I have read a couple of the historical romances in Valerie Bowman’s Playful Brides series, so I was very excited about the opportunity to read The Legendary Lord.

This is Christian’s story. Fans of the series will remember Lord Berkeley from the secondary role he has played in earlier books. Christian is the genial sort of man who has always been relegated to a friendship rather than the romantic lead. He has grown weary of his high social circle, and decides to spend some time by himself in his hunting lodge in Scotland.

Sarah Highgate, a popular debutante, also feels stifled by London society and her insufferable fiance, so she runs away. She inadvertently ends up at Christian’s lodge, and they wind up stuck in the house together after a snowstorm- alone together.

Nothing happens during their time in the lodge, and Christian goes to great lengths to make sure that Sarah’s reputation is preserved. His wonderful friends (the heroines from the previous books) provide an “alibi” for Sarah and she is able to return to London with an acceptable explanation for her absence.
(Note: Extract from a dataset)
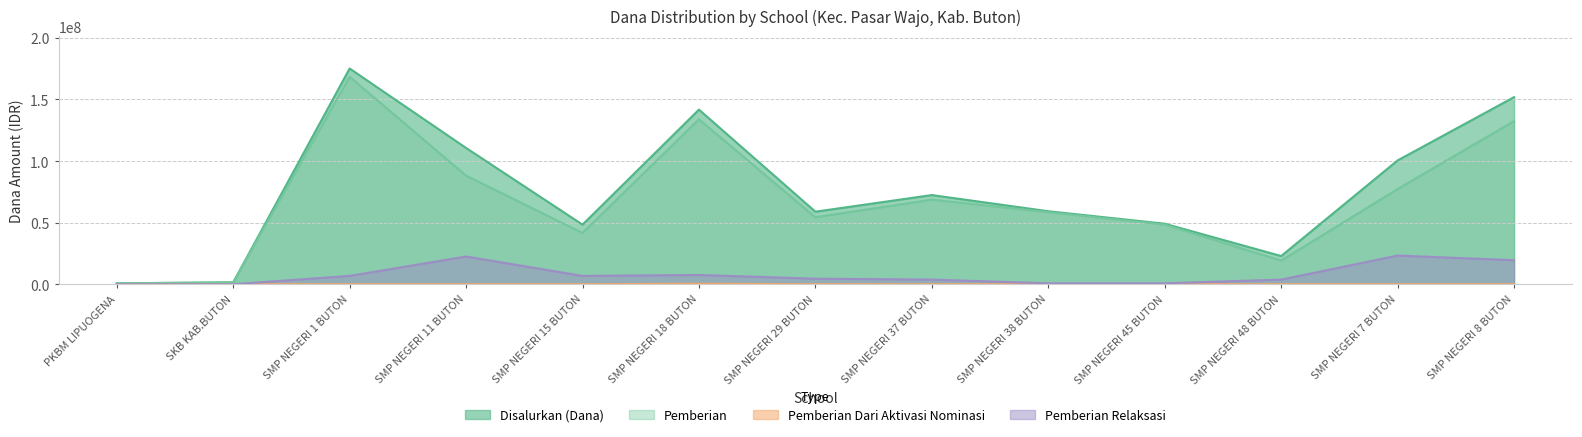

At which label does Pemberian Dari Aktivasi Nominasi reach its minimum?

PKBM LIPUOGENA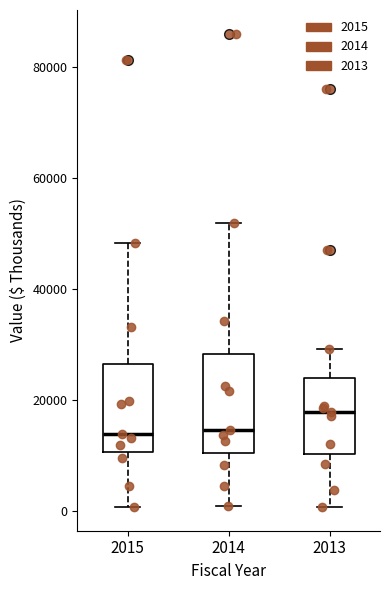

Where does the upper whisker of the box at x = 2015 end on the y-axis? The values are not printed on the chart, so give them approximately, as read against the axis.

48000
During their time in the lodge, Sarah gives him Christian some tips about what women are looking for, and he uses this information to transform himself. He is quite popular after his makeover, and captures the attention of many eligible young women. But the only one he wants is Sarah, but she is still engaged to another man.

The Legendary Lord is a wonderful book. I loved the chemistry between Christian and Sarah. This was not a case of “instalove”; their connection built slowly. It was so sweet to see them appreciate the “little things” about each other. There’s a poignant irony in Christian using the information Sarah gave him, only for her to realize that she is falling in love with a man she cannot have.
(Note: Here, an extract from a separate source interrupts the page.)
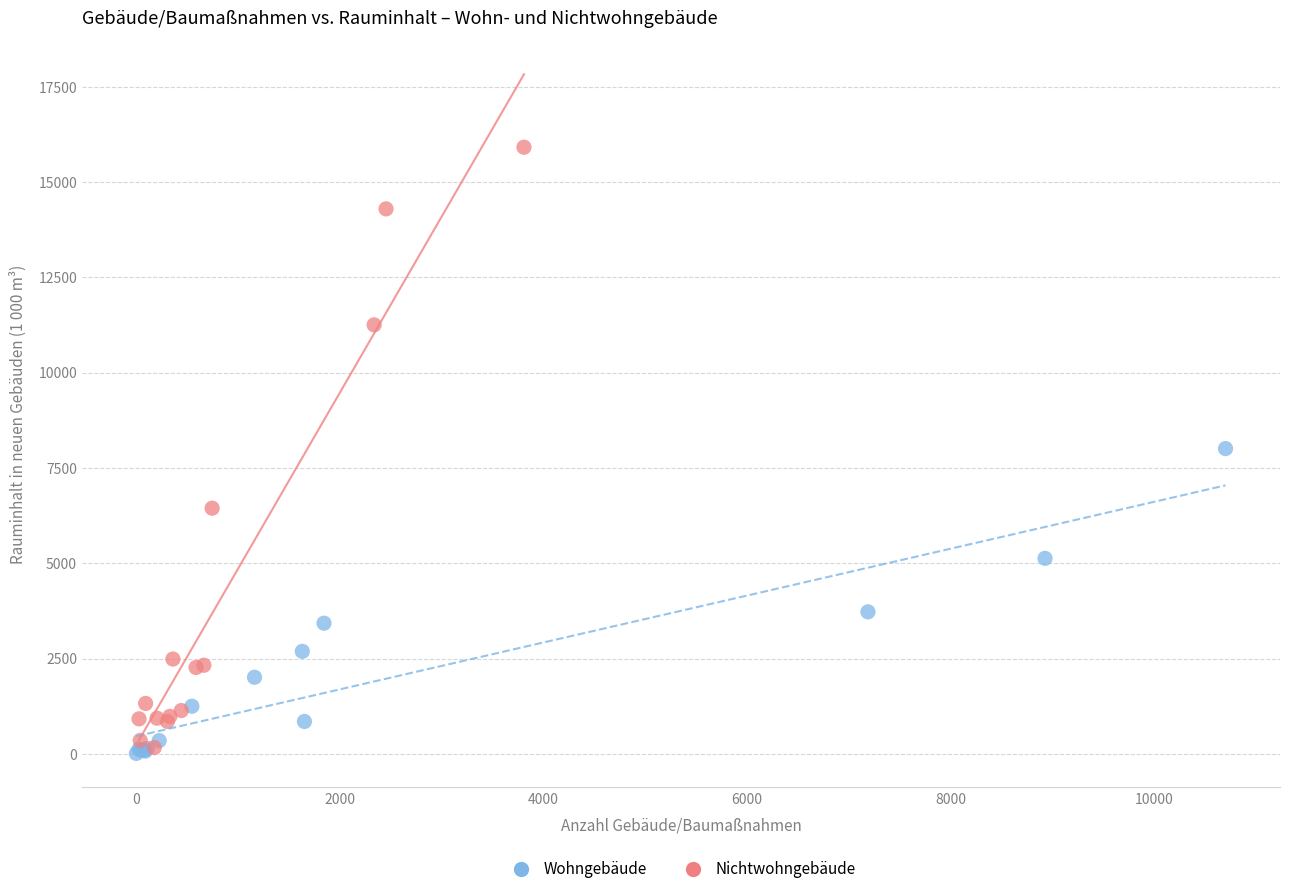

Which series contains the highest Y value?

Nichtwohngebäude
I loved the unconventionality of this book. The usual trope would have Christian and Sarah discovered together in the lodge, which would force a marriage in order to avoid a scandal. It turns out that the ramifications of nothing happening are far more interesting than a torrid snowbound romance.

There are hijinks aplenty throughout the book, including the reappearance of the infamous Mrs. Bunbury. Bowman also introduces us to some new characters, and I saw hints for at least two more books in the series.

I would absolutely recommend The Legendary Lord. This book functions well as a standalone, but I do think that reading some of the other books in the series first will give the reader a greater sense of appreciation for Christian’s story. I am looking forward to reading more of Valerie Bowman’s books, and I can’t wait to see who will be matched up in the next book!